2023-24 Chancellor Jackman Graduate Fellows

May 1, 2023 by Sonja Johnston

The JHI is pleased to announce our 2023-24 Chancellor Jackman Graduate Fellows—Sadaf Ahmed, Breanna Lohman and Paula Sanchez Nuñez de Villavicencio. They will join us from July 1 for our theme year Absence.

Sadaf Ahmed

From Dislocation to Disinheritance: Generational Parenting in Muslim Canada

Supervisor: Amira Mittermeier, A&S Study of Religion and Anthropology

""Sadaf Ahmed is a Ph.D. candidate in the Department for the Study of Religion at the University of Toronto. Her ethnographic research on second-generation Muslim parents in Canada explores the formation of Islam under conditions of modernity and diaspora. Her dissertation takes up parenthood as a place of generational self-creation and abandonment in the afterlives of immigration. Drawing on ethnographic fieldwork, life-history interviews, and archival research, Sadaf explores how second-generation Muslim parents raised by their hyper-visible “immigrant parents” now raise a third generation of Muslim children who know no other geographical home than Canada. Supported by the Social Sciences and Humanities Research Council and the Canadian Corporation for Studies in Religion, this project traces an emergent Muslim parental subjectivity that reveals both the stakes of modern parenting and the (im)possibilities of generational continuity in Islam’s transmission.

Breanna Lohman

The Ends of the World: An Environmental History of Nuclear Defense Infrastructure

Supervisor: Scott Richmond, A&S History and Sexual Diversity Studies

""Bree Lohman is a Ph.D. candidate specializing in the history of technology, computing, and the environment in Cold War North America. At the University of Toronto, she is based at the Institute of the History and Philosophy of Science and Technology. Her dissertation explores the emergence, maintenance, and decline of the SAGE nuclear defense infrastructure in Canada and the United States. Bree holds an M.A. from Columbia University and an M.Sc. from London School of Economics, both in the field of history. She has worked with the Smithsonian Air and Space Museum (Washington, DC), the Computer History Museum (Mountain View, CA), the Living Computers: Museum + Labs (Seattle, WA), and the IEEE History Center (Piscataway, NJ). She is currently a Visiting Fellow at the Ingenium Museums of Science and Innovation, as well as a Junior Fellow at Massey College. She is conducting a historical re-evaluation of the Semi-Automatic Ground Environment, or SAGE, early warning and air defense infrastructure during its construction, use, and obsolescence. From 1957 to 1983, SAGE monitored North American airspace to ostensibly safeguard against nuclear attack as part of the first generation of computerized nuclear surveillance. She is writing a micro-historical investigation of this macroscale project, investigating the uneven distributions of nuclear risk and investment across Cold War North America through a study of how communities negotiated, contested, and enacted nuclear security in their everyday lives.

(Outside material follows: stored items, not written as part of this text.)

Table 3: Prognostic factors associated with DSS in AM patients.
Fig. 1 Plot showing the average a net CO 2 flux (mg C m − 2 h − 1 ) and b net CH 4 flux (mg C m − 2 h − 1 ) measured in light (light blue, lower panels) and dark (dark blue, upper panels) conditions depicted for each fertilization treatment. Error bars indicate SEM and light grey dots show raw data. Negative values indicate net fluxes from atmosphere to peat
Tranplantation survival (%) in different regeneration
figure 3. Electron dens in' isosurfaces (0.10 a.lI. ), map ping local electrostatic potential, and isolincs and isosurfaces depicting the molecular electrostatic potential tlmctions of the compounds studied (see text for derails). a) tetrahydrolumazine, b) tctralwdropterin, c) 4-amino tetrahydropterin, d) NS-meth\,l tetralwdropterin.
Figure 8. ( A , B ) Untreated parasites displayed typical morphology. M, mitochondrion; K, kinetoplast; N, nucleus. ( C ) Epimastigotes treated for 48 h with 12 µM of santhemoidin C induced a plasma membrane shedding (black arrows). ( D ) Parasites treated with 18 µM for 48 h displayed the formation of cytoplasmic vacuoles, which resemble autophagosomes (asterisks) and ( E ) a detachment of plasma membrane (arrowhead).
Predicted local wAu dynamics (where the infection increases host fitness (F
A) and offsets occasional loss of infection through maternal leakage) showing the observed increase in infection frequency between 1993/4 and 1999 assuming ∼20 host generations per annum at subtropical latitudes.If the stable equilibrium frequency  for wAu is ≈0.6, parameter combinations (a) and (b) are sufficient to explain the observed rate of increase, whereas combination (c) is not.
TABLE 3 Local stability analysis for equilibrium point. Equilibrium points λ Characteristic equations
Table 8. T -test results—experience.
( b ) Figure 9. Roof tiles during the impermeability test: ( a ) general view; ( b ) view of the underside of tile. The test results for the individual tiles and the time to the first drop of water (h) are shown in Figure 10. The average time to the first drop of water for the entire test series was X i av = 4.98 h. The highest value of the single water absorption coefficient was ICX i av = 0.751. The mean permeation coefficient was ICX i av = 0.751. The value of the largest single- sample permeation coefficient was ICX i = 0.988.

Paula Sanchez Nuñez de Villavicencio

Optical Media from Middle Ages to AI: Integrating Humans, Information, and Sight

Supervisor: Jeremy Packer, UTM Communications, Culture, Information & Technology

"Paula Nunez de Villavicencio is a Ph.D. candidate in the Faculty of Information at the University of Toronto and a McLuhan Graduate Fellow. Her research focuses on the historical and political dimensions of media technology used for the governance and surveillance of select populations. She is an author of the recently published polyauthored monograph The Prison House of the Circuit (University of Minnesota Press 2022). More broadly, she is interested in information behaviours and practices, wearable technology, systems of AR, digital humanities, and ethics. This research is supported in part by funding from the Social Sciences and Humanities Research Council. Paula’s dissertation explores how visual information systems across historical and sociocultural contexts produce modes of subjectivation through optical technologies that determine what we see, when we see, and how we see. By centring questions of the eye and the technical-biological interface in media studies, her research establishes a new theoretical foundation to approach questions of power, knowledge, and subjectivity. Her work looks at optical media from spectacles to VR headsets to examine our knowledge making practices for the governance of select populations.